|Three chairs - "one for solitude, two for friendship, three for society".|
Why do people desire larger houses? Can't a person entertain guests in a Walden Pond-like 150 square foot tiny home?
One of the reasons many who love big houses give for wanting the large interior space of a boutique hotel is to entertain and have room for guests.
Gleaning comments from our post on Average House Size By Country (NBA's most viewed post ever) I came up with the following:
"I want to have space for people to visit and stay, and space to host bigger parties and events."
"I like having separate bedrooms and bathrooms for guests."
"I like having friends and family stay with me."
"What I am really looking forward to is the luxury that we will be able to host guests comfortably. We can now host exchange students, and know that any visiting friends with children, or our elderly relatives will be more comfortable during their stay. They can recuperate from socialising in their own room rather than being confined to the living room or one of the children's bedrooms."

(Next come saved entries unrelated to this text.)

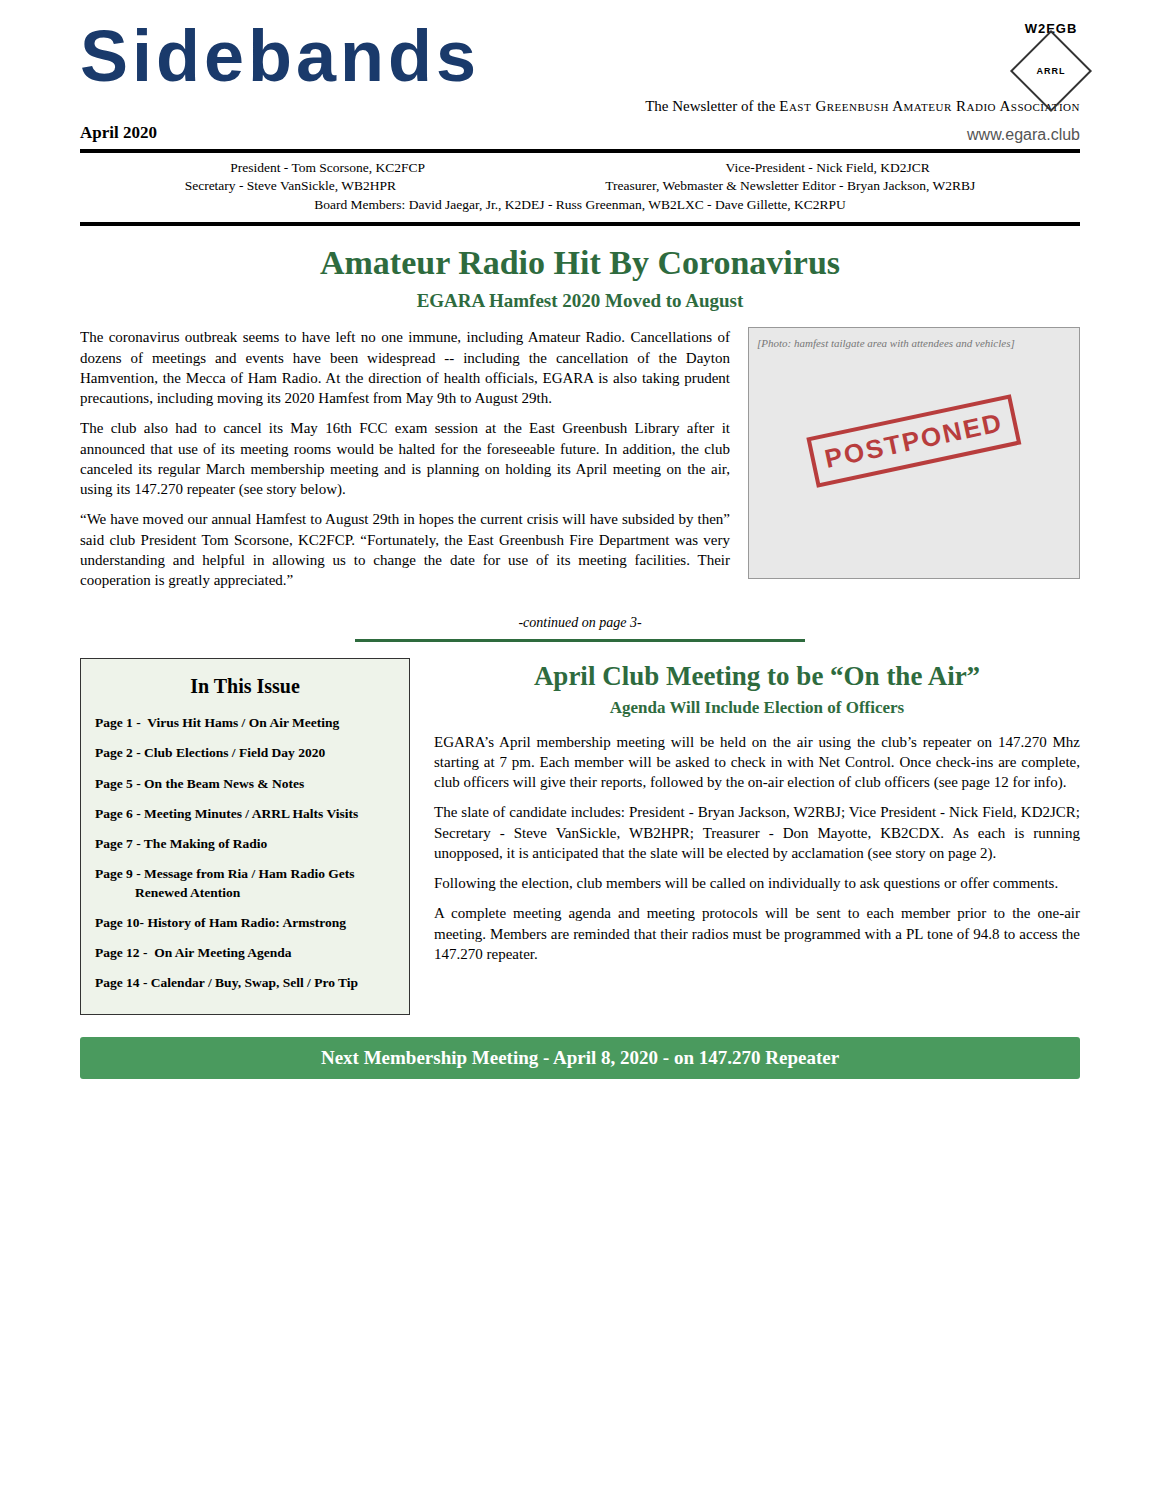W2EGB
ARRL
Sidebands
The Newsletter of the East Greenbush Amateur Radio Association
April 2020 www.egara.club
President - Tom Scorsone, KC2FCP Vice-President - Nick Field, KD2JCR
Secretary - Steve VanSickle, WB2HPR Treasurer, Webmaster & Newsletter Editor - Bryan Jackson, W2RBJ
Board Members: David Jaegar, Jr., K2DEJ - Russ Greenman, WB2LXC - Dave Gillette, KC2RPU
Amateur Radio Hit By Coronavirus
EGARA Hamfest 2020 Moved to August
[Photo: hamfest tailgate area with attendees and vehicles]
POSTPONED
The coronavirus outbreak seems to have left no one immune, including Amateur Radio. Cancellations of dozens of meetings and events have been widespread -- including the cancellation of the Dayton Hamvention, the Mecca of Ham Radio. At the direction of health officials, EGARA is also taking prudent precautions, including moving its 2020 Hamfest from May 9th to August 29th.
The club also had to cancel its May 16th FCC exam session at the East Greenbush Library after it announced that use of its meeting rooms would be halted for the foreseeable future. In addition, the club canceled its regular March membership meeting and is planning on holding its April meeting on the air, using its 147.270 repeater (see story below).
“We have moved our annual Hamfest to August 29th in hopes the current crisis will have subsided by then” said club President Tom Scorsone, KC2FCP. “Fortunately, the East Greenbush Fire Department was very understanding and helpful in allowing us to change the date for use of its meeting facilities. Their cooperation is greatly appreciated.”
-continued on page 3-
In This Issue
Page 1 - Virus Hit Hams / On Air Meeting
Page 2 - Club Elections / Field Day 2020
Page 5 - On the Beam News & Notes
Page 6 - Meeting Minutes / ARRL Halts Visits
Page 7 - The Making of Radio
Page 9 - Message from Ria / Ham Radio Gets Renewed Atention
Page 10- History of Ham Radio: Armstrong
Page 12 - On Air Meeting Agenda
Page 14 - Calendar / Buy, Swap, Sell / Pro Tip
April Club Meeting to be “On the Air”
Agenda Will Include Election of Officers
EGARA’s April membership meeting will be held on the air using the club’s repeater on 147.270 Mhz starting at 7 pm. Each member will be asked to check in with Net Control. Once check-ins are complete, club officers will give their reports, followed by the on-air election of club officers (see page 12 for info).
The slate of candidate includes: President - Bryan Jackson, W2RBJ; Vice President - Nick Field, KD2JCR; Secretary - Steve VanSickle, WB2HPR; Treasurer - Don Mayotte, KB2CDX. As each is running unopposed, it is anticipated that the slate will be elected by acclamation (see story on page 2).
Following the election, club members will be called on individually to ask questions or offer comments.
A complete meeting agenda and meeting protocols will be sent to each member prior to the one-air meeting. Members are reminded that their radios must be programmed with a PL tone of 94.8 to access the 147.270 repeater.
Next Membership Meeting - April 8, 2020 - on 147.270 Repeater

Although I admire the generosity of wanting to be a gracious host, I don't entirely understand what lots of room has to do with it unless you have an urge to be an innkeeper. What ever happened to sleeping on an air mattress on the floor?
In the tiny space of my home there is no hazard of losing guests. Everyone can hear anything more than a discreetly camouflaged fart regardless of where they are, making any visit a very sociable affair.
You can't run, or hide. If you come here, we WILL be visiting, which in my view, is the whole reason for guests in the first place.
Henry David Thoreau didn't like big houses for a variety of reasons, including their influence on social interactions. He thought that small houses fostered more rousing visits.
"I had three chairs in my house; one for solitude, two for friendship, three for society. When visitors came in larger and unexpected numbers there was but the third chair for them all, but they generally economized the room by standing up.
It is surprising how many great men and women a small house will contain. I have had twenty-five or thirty souls, with their bodies, at once under my roof, and yet we often parted without being aware that we had come very near to one another."
If Thoreau's 150 square feet can host 25 or 30 souls, I imagine my small home could fit over 100 comfortably. Granted, sleeping space, if needed, would be at a premium.